## DIRECTIONS FOR THIS TASK
Copy out the passage of the Birmingham postal vote fraud text starting with "Evidence compiled by" and going on through "of the hearing.", substituting "trial" for "hearing".

Criminal charges against them are expected. Police said their inquiries were
continuing.
> But Mr Mawrey, a deputy high court judge who in four weeks of evidence
heard that thousands of postal votes were stolen in order to be changed or
filled in by Labour supporters, said the fraud was not the actions of a "few
hotheads". It was carried out with the full knowledge and cooperation of the
local Labour party and "extensively prevailed" throughout the city, where
applications for postal votes soared from 28,000 to 70,000 last year. It was
focused on areas with a large Muslim population who could no longer be
trusted to vote for the party because of unhappiness over the Iraq war.
> The case was brought after complaints from electors in the Bordesley Green
and Aston wards of Birmingham city council that their votes had been stolen.
Evidence compiled by the Liberal Democrats, who were defeated in Aston, and
the People's Justice party, which lost in Bordesley Green, formed the basis
of the hearing.

## DATASET EXCERPT
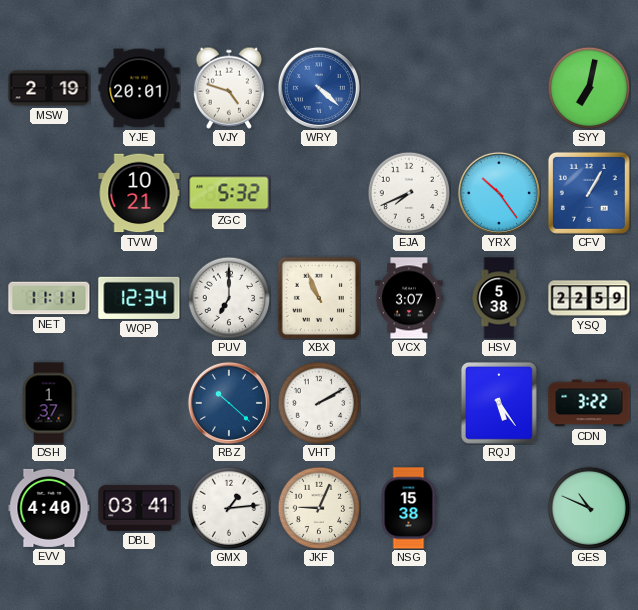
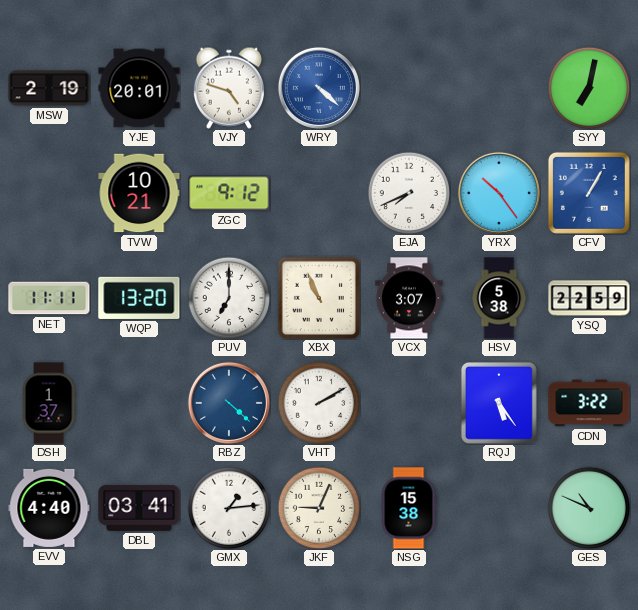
ZGC: 5:32 -> 9:12
WQP: 12:34 -> 13:20
RBZ: 10:22 -> 4:22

## REPLY TO THE EXERCISE
Evidence compiled by the Liberal Democrats, who were defeated in Aston, and
the People's Justice party, which lost in Bordesley Green, formed the basis
of the trial.